Now you understand the clues your body proportions give you:

  • Placement of horizontal lines
  • Placement of vertical lines
  • Second scale clue

Just understanding the placement of horizontal lines will go a long way in creating a closet full of clothes you love to wear.

Did you have any “ah ha” moments, like I did, when understanding your body proportions? Share your “ah ha” moment in the comments below.

The next post will be the last body element: Body Frame Size.

Wear Your Greatness!!

2 thoughts on “Body Proportions — Out Of Balance?”

  1. Tracy S Oliver

    Hi Joy, Here is what I got:
    Body Proportion:
    Head to Chin: Short 7 1/2
    Chin to Nipple: Short 8 1/2
    Nipple to Waist: Short 7 1/2
    Waist to Crotch: Long 10
    Crotch to Knee: Long 10 1/2
    Dress pants with crease down the front-no pockets on front
    Dress pants free flowing with no crease, straight vertical lines
    Jeans: all fit lousy.
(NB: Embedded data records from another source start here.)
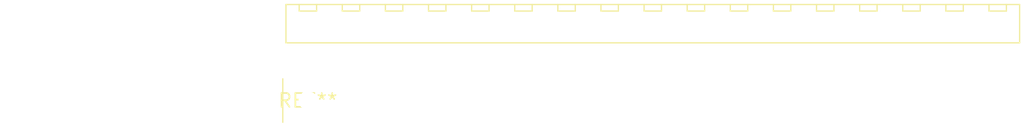
<source format=kicad_pcb>
(kicad_pcb (version 20240108) (generator pcbnew)

  (general
    (thickness 1.6)
  )

  (paper "A4")
  (layers
    (0 "F.Cu" signal)
    (31 "B.Cu" signal)
    (32 "B.Adhes" user "B.Adhesive")
    (33 "F.Adhes" user "F.Adhesive")
    (34 "B.Paste" user)
    (35 "F.Paste" user)
    (36 "B.SilkS" user "B.Silkscreen")
    (37 "F.SilkS" user "F.Silkscreen")
    (38 "B.Mask" user)
    (39 "F.Mask" user)
    (40 "Dwgs.User" user "User.Drawings")
    (41 "Cmts.User" user "User.Comments")
    (42 "Eco1.User" user "User.Eco1")
    (43 "Eco2.User" user "User.Eco2")
    (44 "Edge.Cuts" user)
    (45 "Margin" user)
    (46 "B.CrtYd" user "B.Courtyard")
    (47 "F.CrtYd" user "F.Courtyard")
    (48 "B.Fab" user)
    (49 "F.Fab" user)
    (50 "User.1" user)
    (51 "User.2" user)
    (52 "User.3" user)
    (53 "User.4" user)
    (54 "User.5" user)
    (55 "User.6" user)
    (56 "User.7" user)
    (57 "User.8" user)
    (58 "User.9" user)
  )

  (setup
    (pad_to_mask_clearance 0)
    (pcbplotparams
      (layerselection 0x00010fc_ffffffff)
      (plot_on_all_layers_selection 0x0000000_00000000)
      (disableapertmacros false)
      (usegerberextensions false)
      (usegerberattributes false)
      (usegerberadvancedattributes false)
      (creategerberjobfile false)
      (dashed_line_dash_ratio 12.000000)
      (dashed_line_gap_ratio 3.000000)
      (svgprecision 4)
      (plotframeref false)
      (viasonmask false)
      (mode 1)
      (useauxorigin false)
      (hpglpennumber 1)
      (hpglpenspeed 20)
      (hpglpendiameter 15.000000)
      (dxfpolygonmode false)
      (dxfimperialunits false)
      (dxfusepcbnewfont false)
      (psnegative false)
      (psa4output false)
      (plotreference false)
      (plotvalue false)
      (plotinvisibletext false)
      (sketchpadsonfab false)
      (subtractmaskfromsilk false)
      (outputformat 1)
      (mirror false)
      (drillshape 1)
      (scaleselection 1)
      (outputdirectory "")
    )
  )

  (net 0 "")

  (footprint "Molex_KK-396_A-41792-0017_1x17_P3.96mm_Horizontal" (layer "F.Cu") (at 0 0))

)

</source>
Low rise doesn’t work as I have no hips (waist 36, hip 36, not good-sad face here)
    Tops: mostly solids, some small prints, scattered patterns
    Colors: Pinks, white, blues, greens (not lime), teal, reds
    Cuts: Rounded neck, some with a collar,

    1. Excellent job Tracy. Understanding your body proportions lets you know very few horizontal lines above your waist and use them between your waist and knees. You might think having no hips is a bad thing but you will have an easier time finding pants that fit because the fashion industry designs for this shape. The key is to look for the manufacturer who design for your curves.